Every year during the week of Valentine’s Day, universities, nonprofit organizations, government agencies, corporations and individuals join together to celebrate Love Data Week, an international celebration of data. At Permanent, we’re celebrating Love Data Week by sharing with you our new and upcoming changes to metadata features on Permanent.org. A preserved file without description and context isn’t truly preserved, so Permanent.org provides basic metadata fields as well as extended metadata options to ensure that anyone can use metadata to capture their most cherished stories and memories.
We value hearing from our members so we can make a platform that meets diverse needs and adheres to the changing standards and best practices of preservation. Recently, we developed our custom metadata feature which allows you to create any new field you would like to add to a file. We developed this feature after speaking with many professional archivist members of our community who wanted to use Dublin Core metadata on Permanent.org. This feature ensures that anyone can use any metadata standard they are familiar with or that makes sense for their particular collection.
To build this feature, we utilized a feature of our database that allows us to create field:value pairs for tags. This means that our database recognizes a field:value pair and can read the field and value separately. We worked with one of our designers to design a new section for these field:value tags. Then, we brought that design to a few of our members for additional feedback before implementing it. The feature also includes a page where you can manage your field:value entries by editing or deleting them if you make a mistake.
Additionally, our metadata entry will soon allow for bulk editing of multiple files’ metadata in response to requests we received from our members. This forthcoming feature will allow you to add or replace the entries for metadata fields for multiple files at a time, as well as change the titles of the files to make them sequential or follow a certain format. Bulk metadata editing is currently in development, and we hope to release the feature later in 2023.

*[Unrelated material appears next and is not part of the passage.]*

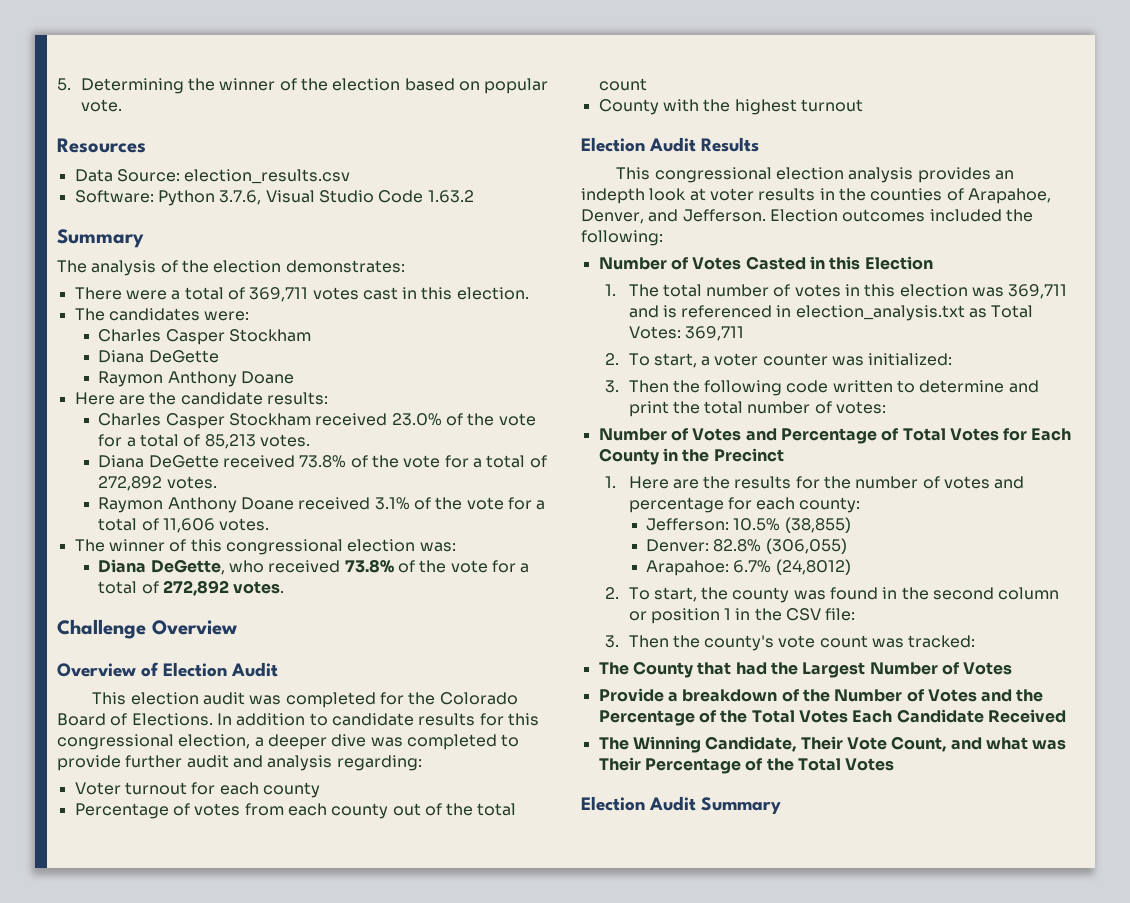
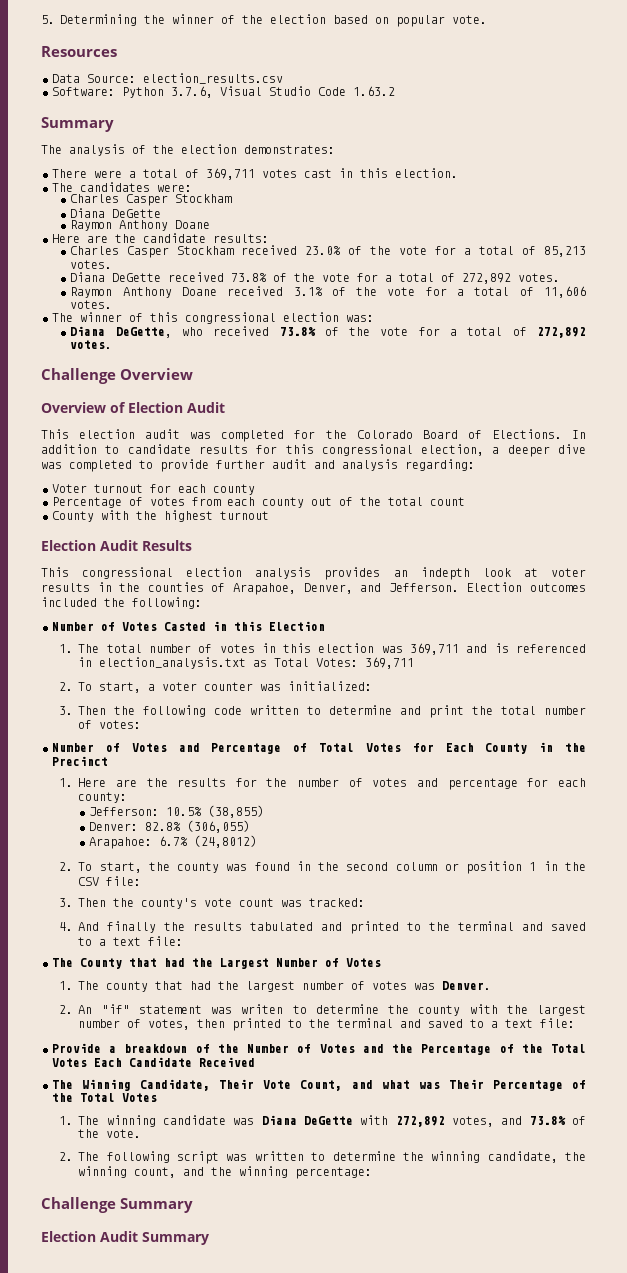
(976, 641) none -> [59,921,586,934] [78,936,184,946] // 4. And finally the results tabulated and printed to the terminal and saved to a text file:
(1013, 668) none -> [59,981,492,992] [59,1004,586,1016] [78,1018,576,1031] // 1. The county that had the largest number of votes was Denver. // 2. An "if" statement was writen to determine the county with the largest number of votes, then printed to the terminal and saved to a text file:
(895, 764) none -> [59,1115,586,1127] [78,1129,142,1138] [59,1151,586,1164] [78,1166,373,1179] [41,1197,194,1213] // 1. The winning candidate was Diana DeGette with 272,892 votes, and 73.8% of the vote. // 2. The following script was written to determine the winning candidate, the winning count, and the winning percentage: // Challenge Summary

Metadata is an important step in the preservation process, and we hope that you take advantage of our current and forthcoming metadata features to ensure that your story is preserved. For Love Metadata Week, we challenge you to spend ten minutes or less to add new metadata to five of your files. Whether that new metadata be descriptions of the files, dates, locations, tags, or a metadata field of your own using the extended metadata feature, the added description will ensure that your stories and memories are preserved for the next generation.